A Look At the Big Picture - DJIA: The DJIA has broken the 9000 resistance! The key question is whether the market is able to hold the 9000 support level, or could this be a "bull trap"? Indicators on the weekly chart suggest that there are some more room for DJIA to run in the coming few weeks. Looking back in the last quarter, the DJIA charged ahead when the earnings reporting started amidst the theme of "less bad is good". It then consolidated for over a month with investors (or speculators) saying that "less bad is not good" anymore. Concrete earnings need to be demonstrated for the market to move ahead. And yes, the quarter has delivered +ve "better than expectations" earnings, propellng the DJIA past the Jun's high. Same pattern of market movement, although with different theme. If this similarity holds true, we will be expecting another 2-3 weeks of bull run before the next ccrrection comes along, after most of the earnings are reported. The reason for the correction - +ve earnings is not good enough as this is generated mainly from cost cutting measures, we need to see +ve revenue too! In the coming week, we could see the DJIA testing the newly established 9000 level. If this support level is breached, the DJIA should be able to hold 8870.
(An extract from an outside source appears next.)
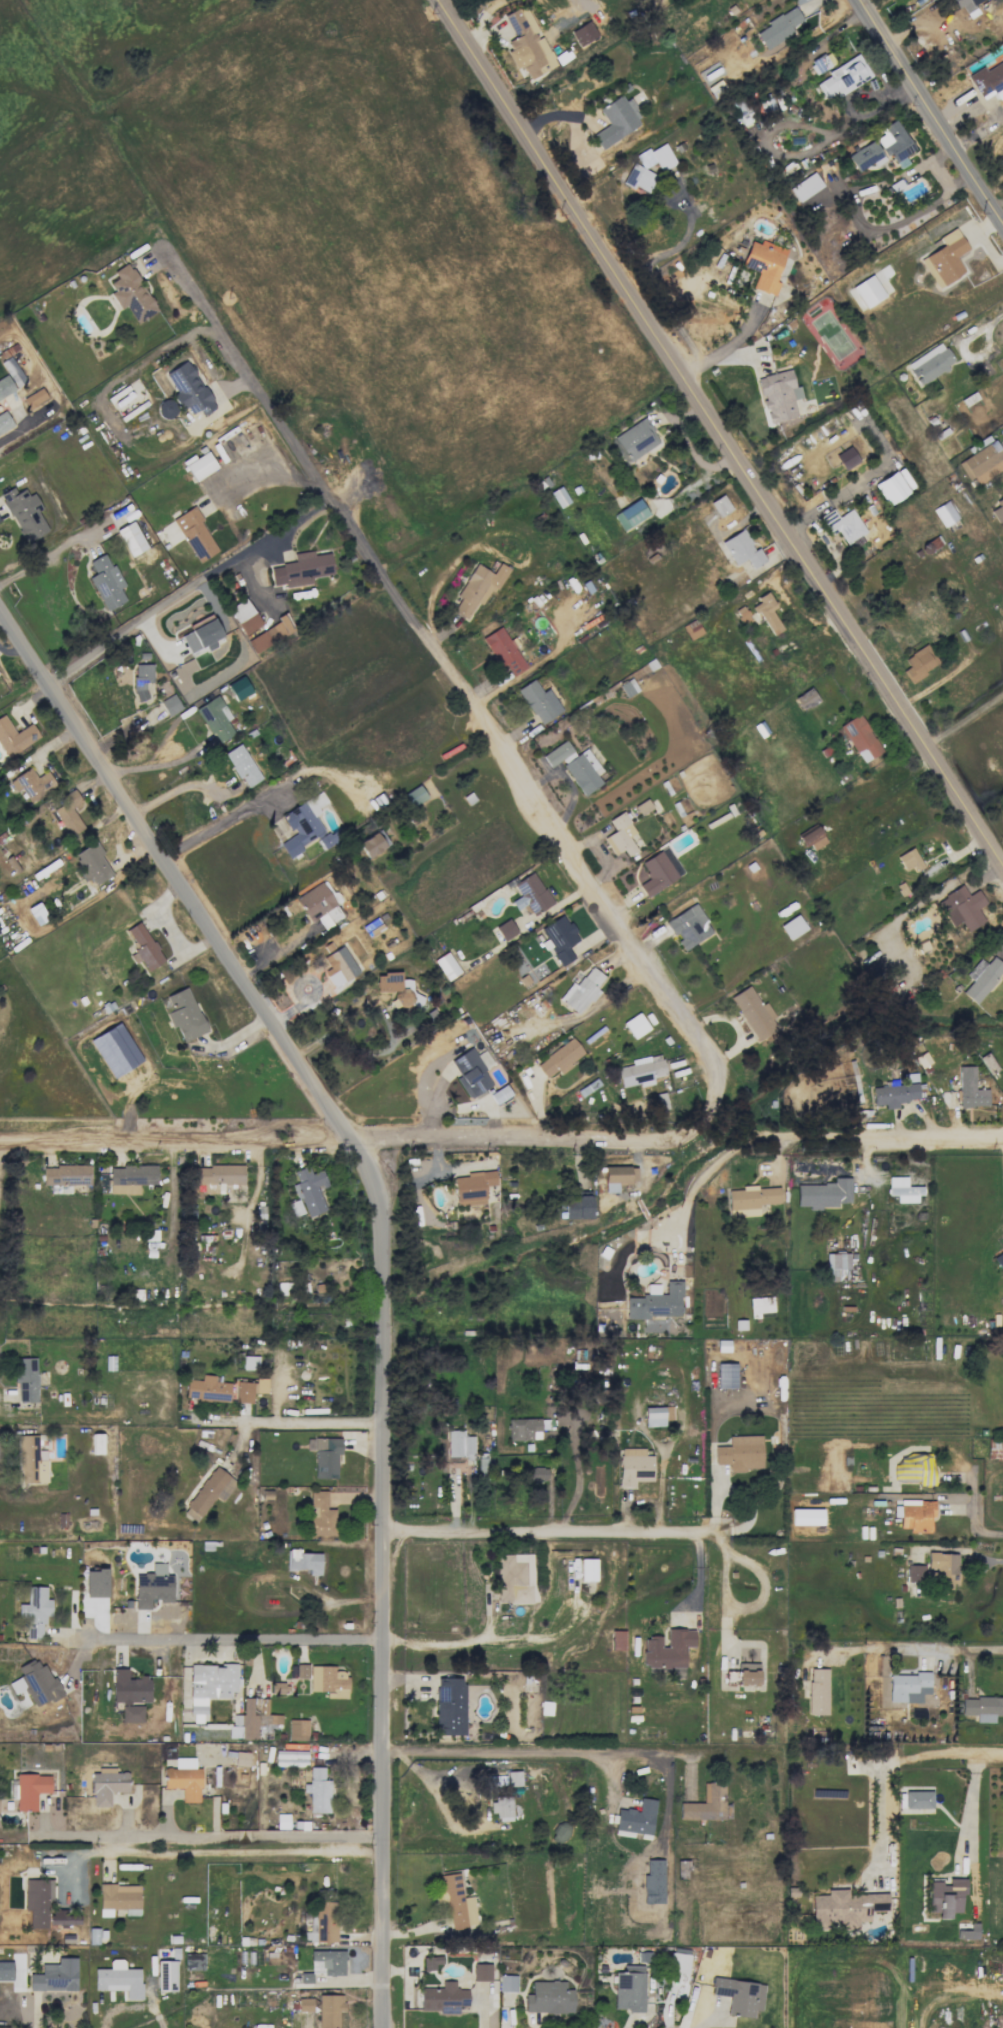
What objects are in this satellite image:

STI: The STI has propelled ahead, with many of the index stock breaking its Jun highs. This is yet another bull run led by the property sector. Next in focus will be the oil&gas, commodity and banking sector. We've seen some volume expansion in some of the commodity and oil&gas stock counters over the last few trading days. If the market remains bullish in the next few days, we could see more highs broken from the stocks in these sectore. The rapid advance over the last week has placed the indicators in the overbought region, be ready to expect some pullbacks. Strong support level is expected at 2400-2450 level; on the upside, the STI could test 2624 in the next few days.
My Stock Pick from Indicators Watch:
LONG : CAPITAL LAND, OLAM, SINGPOST
Disclaimer: My assessment of STI is for fun reading only. It is not an inducement to buy or sell nor an investment advice. By reading this blog, you have agreed that I shall not be responsible for any profits or losses based on the information provided.